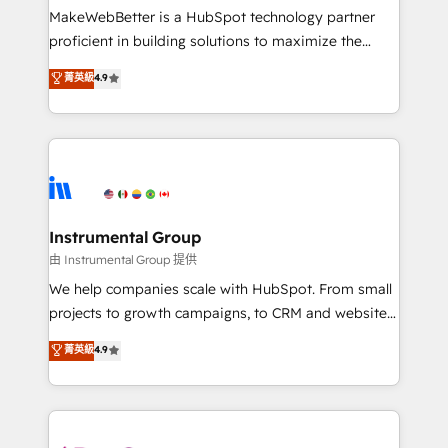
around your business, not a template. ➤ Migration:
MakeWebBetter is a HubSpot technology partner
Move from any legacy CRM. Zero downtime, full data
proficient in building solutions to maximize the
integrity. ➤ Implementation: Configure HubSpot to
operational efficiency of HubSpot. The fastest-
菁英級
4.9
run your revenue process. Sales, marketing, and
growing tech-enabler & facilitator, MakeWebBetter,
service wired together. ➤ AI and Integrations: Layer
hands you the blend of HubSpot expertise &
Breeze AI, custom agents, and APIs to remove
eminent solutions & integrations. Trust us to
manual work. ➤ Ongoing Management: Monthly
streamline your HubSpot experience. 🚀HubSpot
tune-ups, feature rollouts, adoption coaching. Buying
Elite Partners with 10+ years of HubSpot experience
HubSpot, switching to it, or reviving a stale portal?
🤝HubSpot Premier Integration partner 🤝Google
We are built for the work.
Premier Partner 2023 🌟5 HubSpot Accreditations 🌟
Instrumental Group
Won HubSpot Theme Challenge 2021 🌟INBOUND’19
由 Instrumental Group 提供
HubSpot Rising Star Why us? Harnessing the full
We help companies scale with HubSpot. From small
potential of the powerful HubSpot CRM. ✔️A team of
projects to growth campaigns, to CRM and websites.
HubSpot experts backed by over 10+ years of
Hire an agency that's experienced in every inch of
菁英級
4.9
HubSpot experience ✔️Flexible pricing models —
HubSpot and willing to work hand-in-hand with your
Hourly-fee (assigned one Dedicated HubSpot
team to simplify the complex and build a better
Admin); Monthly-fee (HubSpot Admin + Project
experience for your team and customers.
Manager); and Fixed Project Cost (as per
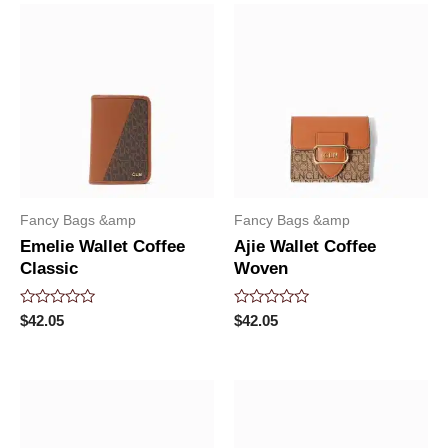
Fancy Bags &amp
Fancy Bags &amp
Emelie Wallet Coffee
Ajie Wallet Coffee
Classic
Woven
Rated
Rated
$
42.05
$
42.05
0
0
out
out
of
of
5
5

****************

TASK PROMPT
Drop every picture, then write out the remaining entries above exactly as they appear.

SOLUTION TO THIS PROBLEM
around your business, not a template. ➤ Migration:
MakeWebBetter is a HubSpot technology partner
Move from any legacy CRM. Zero downtime, full data
proficient in building solutions to maximize the
integrity. ➤ Implementation: Configure HubSpot to
operational efficiency of HubSpot. The fastest-
菁英級
4.9
run your revenue process. Sales, marketing, and
growing tech-enabler & facilitator, MakeWebBetter,
service wired together. ➤ AI and Integrations: Layer
hands you the blend of HubSpot expertise &
Breeze AI, custom agents, and APIs to remove
eminent solutions & integrations. Trust us to
manual work. ➤ Ongoing Management: Monthly
streamline your HubSpot experience. 🚀HubSpot
tune-ups, feature rollouts, adoption coaching. Buying
Elite Partners with 10+ years of HubSpot experience
HubSpot, switching to it, or reviving a stale portal?
🤝HubSpot Premier Integration partner 🤝Google
We are built for the work.
Premier Partner 2023 🌟5 HubSpot Accreditations 🌟
Instrumental Group
Won HubSpot Theme Challenge 2021 🌟INBOUND’19
由 Instrumental Group 提供
HubSpot Rising Star Why us? Harnessing the full
We help companies scale with HubSpot. From small
potential of the powerful HubSpot CRM. ✔️A team of
projects to growth campaigns, to CRM and websites.
HubSpot experts backed by over 10+ years of
Hire an agency that's experienced in every inch of
菁英級
4.9
HubSpot experience ✔️Flexible pricing models —
HubSpot and willing to work hand-in-hand with your
Hourly-fee (assigned one Dedicated HubSpot
team to simplify the complex and build a better
Admin); Monthly-fee (HubSpot Admin + Project
experience for your team and customers.
Manager); and Fixed Project Cost (as per
Fancy Bags &amp
Fancy Bags &amp
Emelie Wallet Coffee
Ajie Wallet Coffee
Classic
Woven
Rated
Rated
$
42.05
$
42.05
0
0
out
out
of
of
5
5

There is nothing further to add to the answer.